To gain an insight in the regulation of (24R)-hydroxycalcidiol, we studied the pharmacokinetics of orally administered (24R)-hydroxycalcidiol in 6 healthy subjects without calcium supplementation, in 4 healthy subjects with calcium supplementation and in 6 patients with primary hyperparathyroidism. Various quantities related to calcium and vitamin D metabolism were also monitored. In the healthy subjects without calcium supplementation, the basal (24R)-hydroxycalcidiol concentration (Cb) in serum was 2.4 +/- 0.8 nmol/l (mean +/- SD, n = 5), the terminal serum half-time (t 1/2) 7.2 +/- 1.4 days, the production rate 0.05 +/- 0.01 nmol/kg.day, and the production rate/[calcidiol] ratio (1.5 +/- 0.4 x 10(-3) l/kg.day). In the healthy subjects studied, the serum concentration vs time curves exhibited a second maximum after administration, possibly due to binding by intestinal cells or (partial) uptake by the lymph system. In the calcium-supplemented healthy subjects, the pharmacokinetic quantities were not significantly different while the area under the serum concentration-time curve and the estimated bioavailability were significantly decreased.
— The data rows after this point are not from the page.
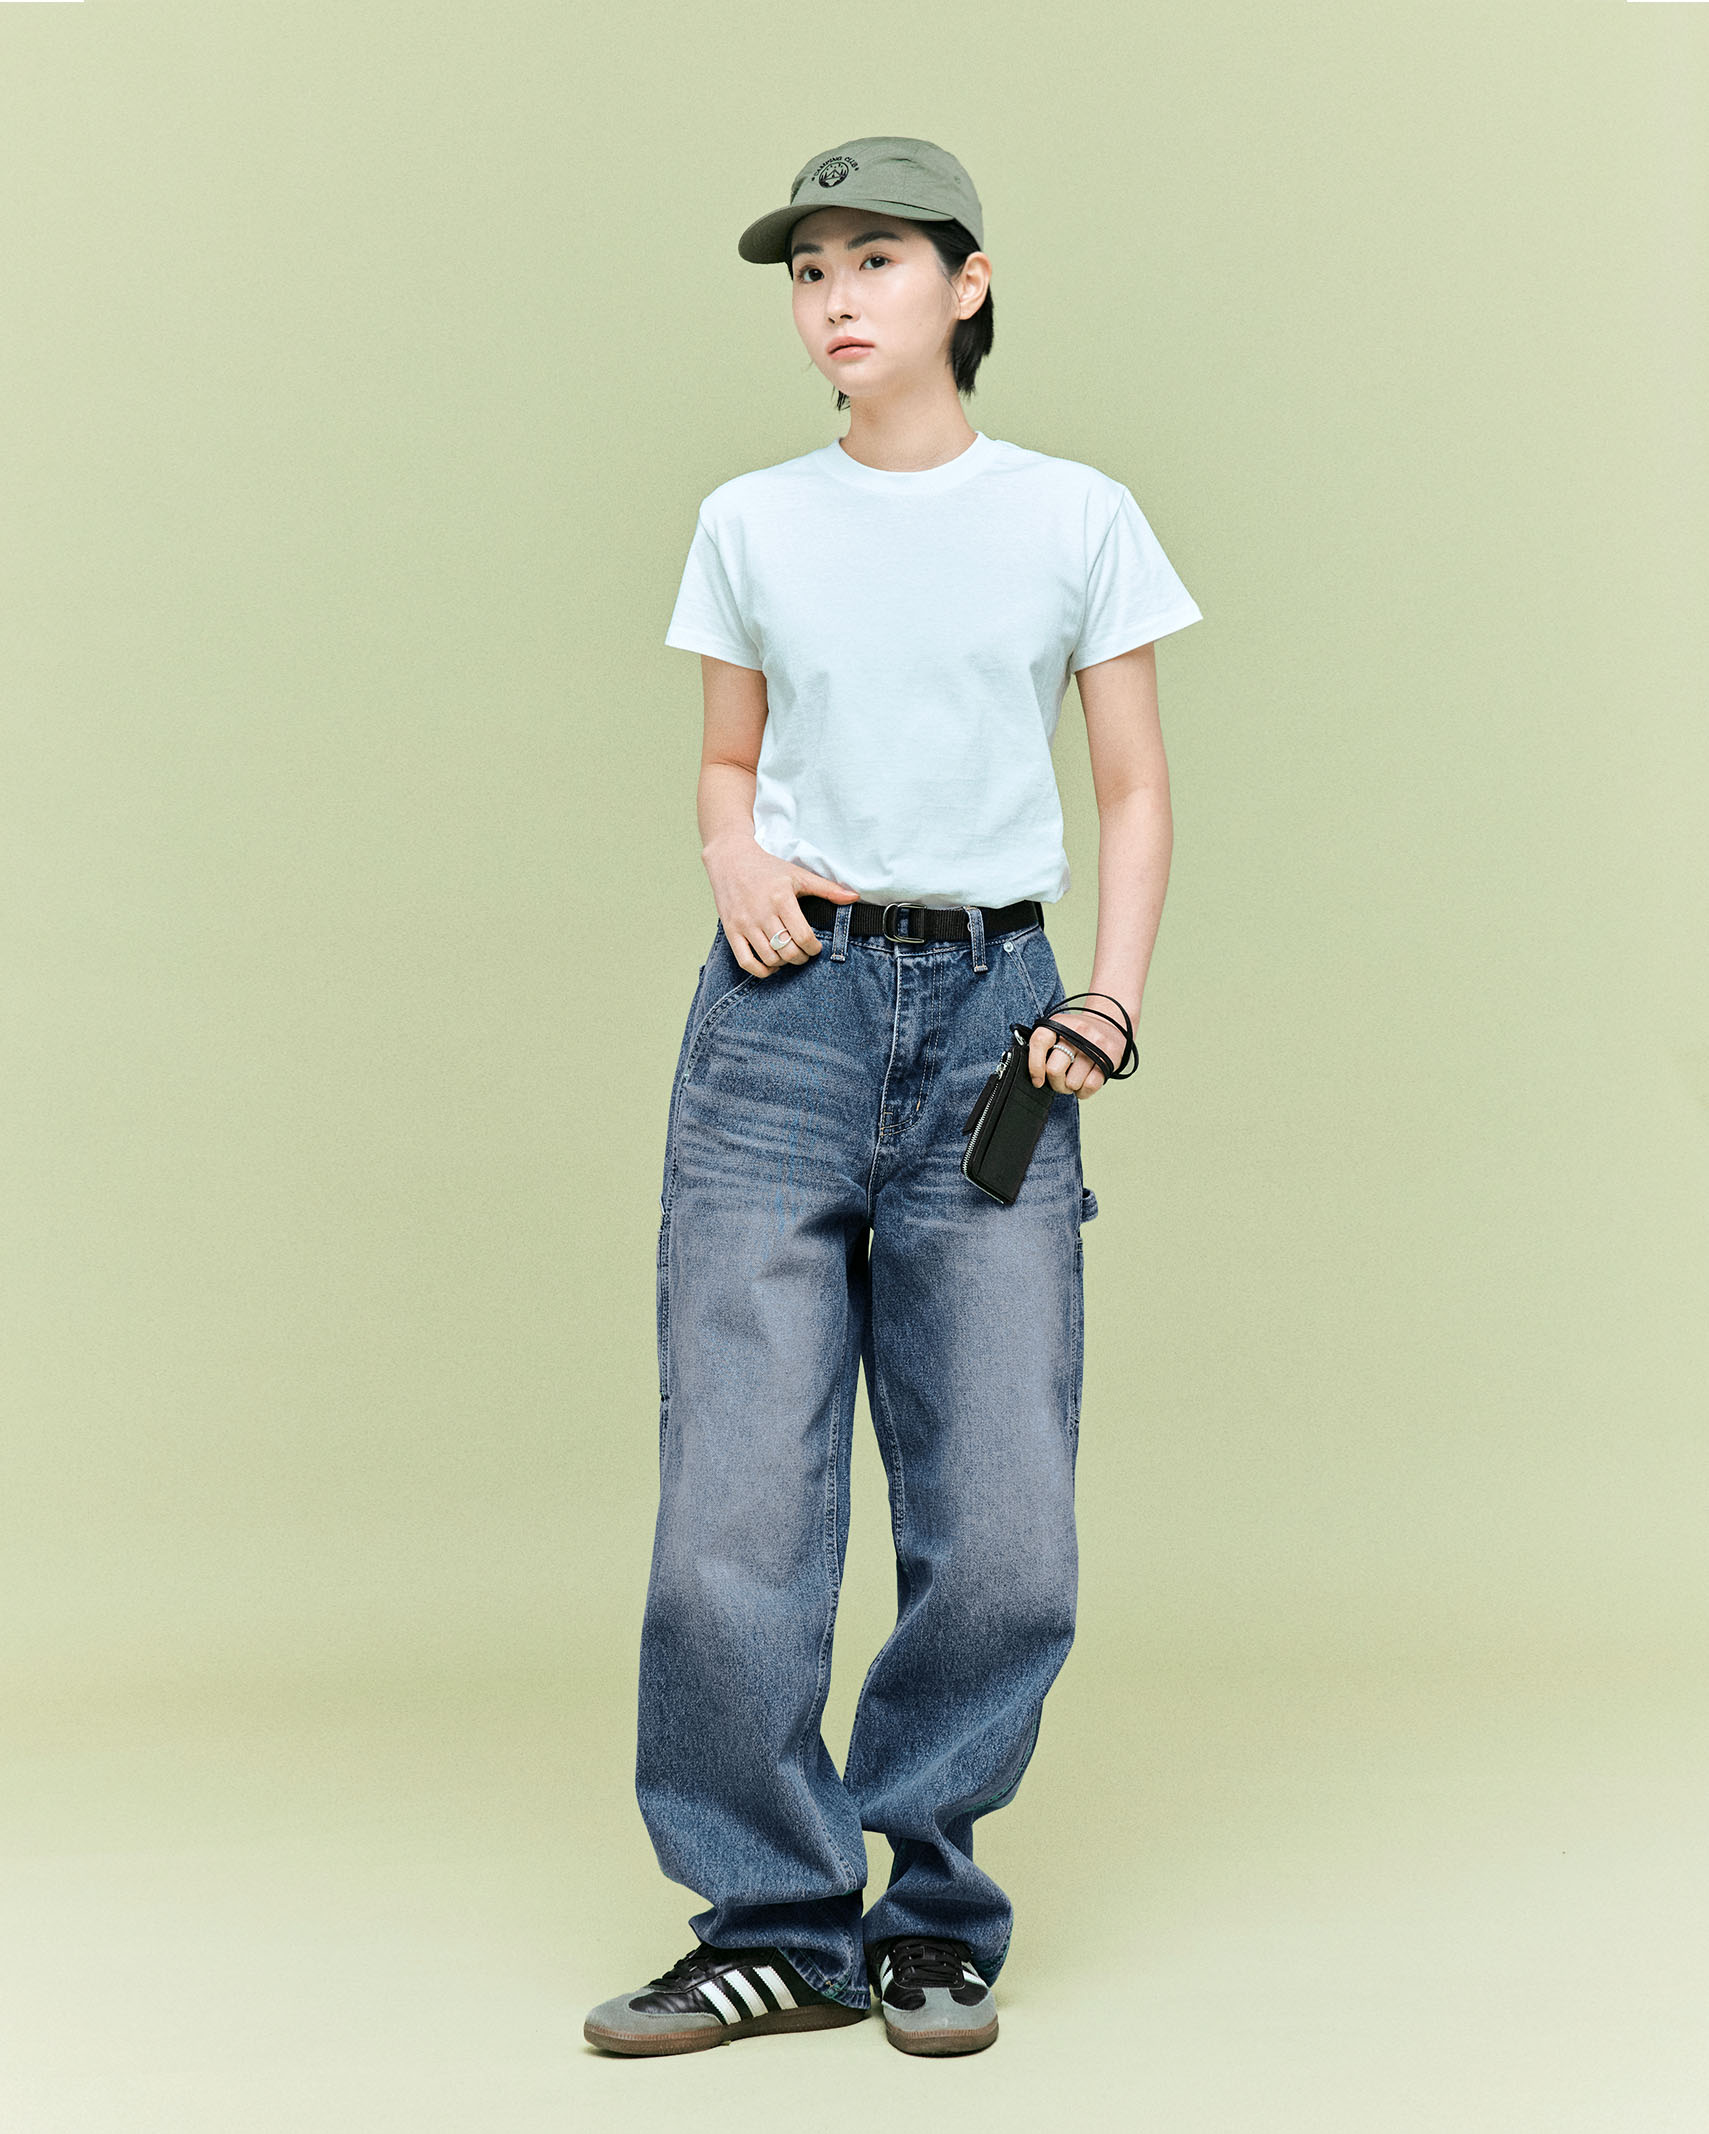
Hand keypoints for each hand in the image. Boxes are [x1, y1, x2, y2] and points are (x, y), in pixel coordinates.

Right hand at [702, 835, 859, 977]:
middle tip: (804, 952)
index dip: (814, 948)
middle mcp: (762, 913)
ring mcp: (744, 924)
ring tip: (788, 954)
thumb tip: (854, 897)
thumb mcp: (799, 875)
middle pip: (787, 951)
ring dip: (783, 963)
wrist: (731, 860)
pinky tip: (771, 965)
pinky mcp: (731, 931)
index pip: (803, 936)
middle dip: (801, 958)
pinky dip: (761, 971)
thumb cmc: (768, 868)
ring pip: (769, 958)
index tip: (816, 947)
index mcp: (781, 899)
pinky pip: (746, 962)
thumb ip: (827, 889)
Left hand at [1027, 1004, 1131, 1099]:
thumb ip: (1044, 1048)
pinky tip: (1084, 1084)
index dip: (1034, 1065)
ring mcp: (1095, 1045)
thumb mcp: (1060, 1031)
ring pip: (1072, 1082)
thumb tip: (1035, 1076)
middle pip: (1054, 1069)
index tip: (1037, 1081)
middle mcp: (1077, 1032)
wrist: (1110, 1024)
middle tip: (1059, 1081)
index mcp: (1060, 1024)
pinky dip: (1084, 1091)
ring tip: (1074, 1079)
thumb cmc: (1079, 1034)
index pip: (1040, 1042)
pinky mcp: (1109, 1058)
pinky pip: (1090, 1086)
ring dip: (1070, 1087)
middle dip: (1055, 1083)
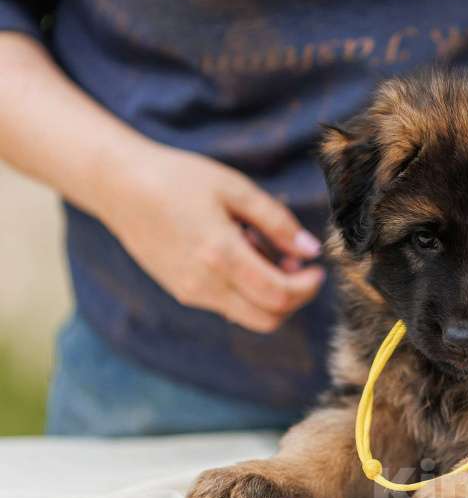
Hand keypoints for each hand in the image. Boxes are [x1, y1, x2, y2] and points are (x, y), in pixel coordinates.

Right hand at [97, 145, 324, 332]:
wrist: (120, 185)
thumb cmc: (180, 179)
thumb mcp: (237, 189)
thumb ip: (278, 223)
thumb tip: (311, 251)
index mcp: (221, 256)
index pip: (280, 296)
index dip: (308, 287)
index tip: (317, 267)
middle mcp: (204, 284)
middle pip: (268, 319)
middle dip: (294, 298)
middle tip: (298, 265)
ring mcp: (190, 293)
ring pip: (248, 316)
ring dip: (269, 294)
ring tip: (263, 250)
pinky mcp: (182, 292)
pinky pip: (227, 305)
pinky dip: (246, 290)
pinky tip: (239, 253)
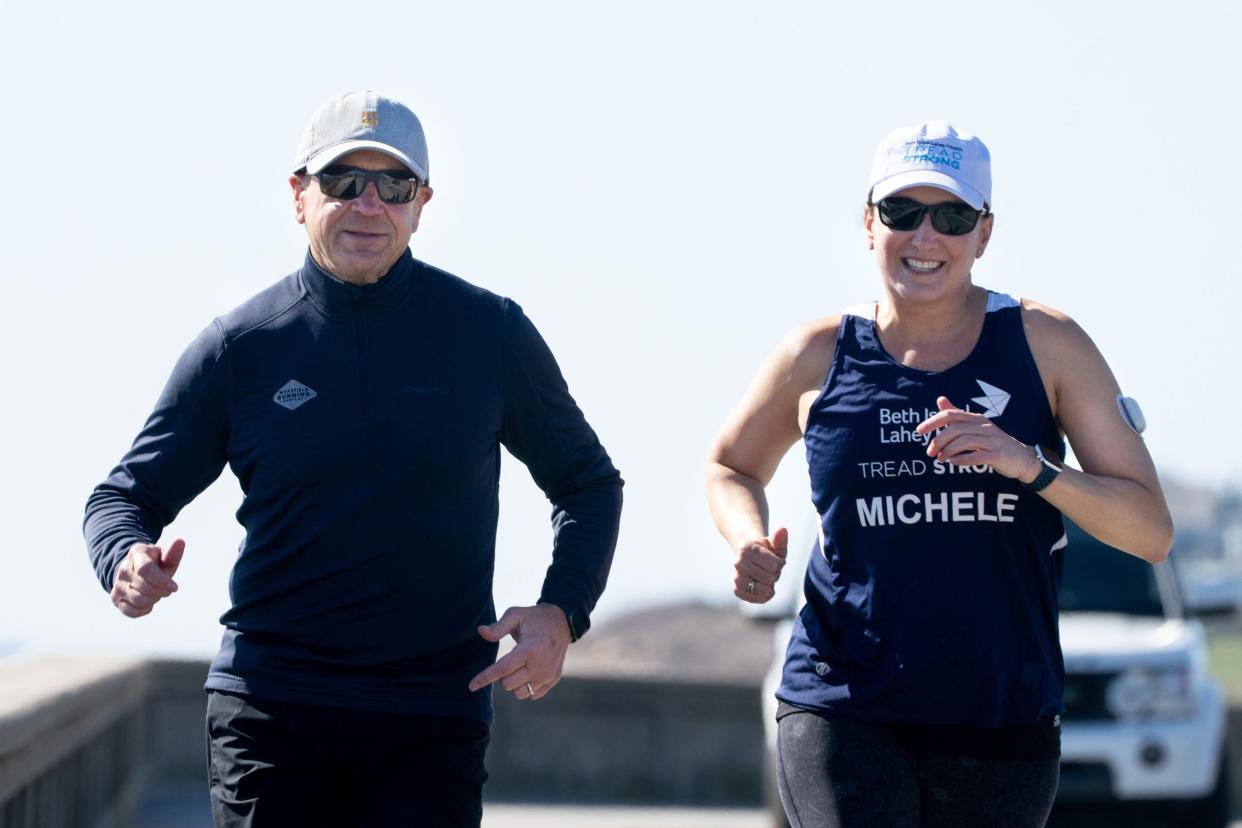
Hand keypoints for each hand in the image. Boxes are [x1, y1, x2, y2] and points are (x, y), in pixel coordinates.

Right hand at [110, 539, 184, 617]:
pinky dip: (145, 609)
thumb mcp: (164, 556)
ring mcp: (117, 585)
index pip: (145, 570)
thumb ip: (172, 553)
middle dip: (162, 590)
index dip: (162, 581)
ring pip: (139, 600)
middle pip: (144, 587)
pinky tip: (149, 601)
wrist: (135, 570)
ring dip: (154, 599)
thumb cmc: (155, 563)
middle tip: (168, 588)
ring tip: (158, 592)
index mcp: (136, 553)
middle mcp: (123, 569)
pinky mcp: (115, 599)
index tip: (175, 587)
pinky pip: (133, 611)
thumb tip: (180, 541)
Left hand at [467, 604, 571, 700]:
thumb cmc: (535, 618)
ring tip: (518, 667)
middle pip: (508, 684)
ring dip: (513, 683)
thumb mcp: (516, 615)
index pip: (502, 669)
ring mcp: (547, 675)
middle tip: (509, 659)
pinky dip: (525, 687)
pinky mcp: (553, 680)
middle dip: (502, 675)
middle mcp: (539, 666)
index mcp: (529, 649)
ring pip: (519, 693)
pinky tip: (527, 673)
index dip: (485, 678)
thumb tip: (480, 631)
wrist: (563, 623)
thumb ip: (498, 627)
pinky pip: (532, 695)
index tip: (471, 686)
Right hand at [733, 526, 787, 602]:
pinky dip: (764, 595)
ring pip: (765, 590)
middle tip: (768, 569)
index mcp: (748, 549)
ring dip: (770, 585)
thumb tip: (782, 530)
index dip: (779, 564)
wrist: (749, 555)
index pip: (775, 566)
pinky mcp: (737, 590)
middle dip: (775, 574)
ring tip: (764, 577)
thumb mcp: (775, 543)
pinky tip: (761, 586)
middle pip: (771, 579)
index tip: (774, 559)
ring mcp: (737, 577)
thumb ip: (779, 539)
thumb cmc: (766, 550)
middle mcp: (739, 563)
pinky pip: (758, 599)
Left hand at [916, 396, 1039, 480]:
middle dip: (938, 440)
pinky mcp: (998, 455)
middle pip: (955, 429)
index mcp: (976, 419)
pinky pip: (976, 456)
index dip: (933, 422)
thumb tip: (940, 399)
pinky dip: (962, 460)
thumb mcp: (975, 426)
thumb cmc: (993, 442)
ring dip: (948, 451)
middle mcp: (984, 426)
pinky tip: (953, 463)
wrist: (1021, 458)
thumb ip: (957, 415)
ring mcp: (992, 440)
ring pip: (964, 441)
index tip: (919, 431)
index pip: (951, 415)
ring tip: (940, 459)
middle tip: (930, 452)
Basal concentration (Cb), production rate and the production rate/[calcidiol] ratio were significantly lower in patients with primary hyperparathyroidism but t 1/2 was unchanged. Exogenous (24R)-hydroxycalcidiol had no clear effect on calcium and vitamin D metabolism. In conclusion, a) exogenous (24R)-hydroxycalcidiol has no clear effect on calcium and vitamin D metabolism, b) clearance and production rate of (24R)-hydroxycalcidiol are not affected by calcium supplementation, c) bioavailability is lower in the calcium-supplemented state, d) basal concentration (Cb) and production rate are significantly decreased in patients with hyperparathyroidism.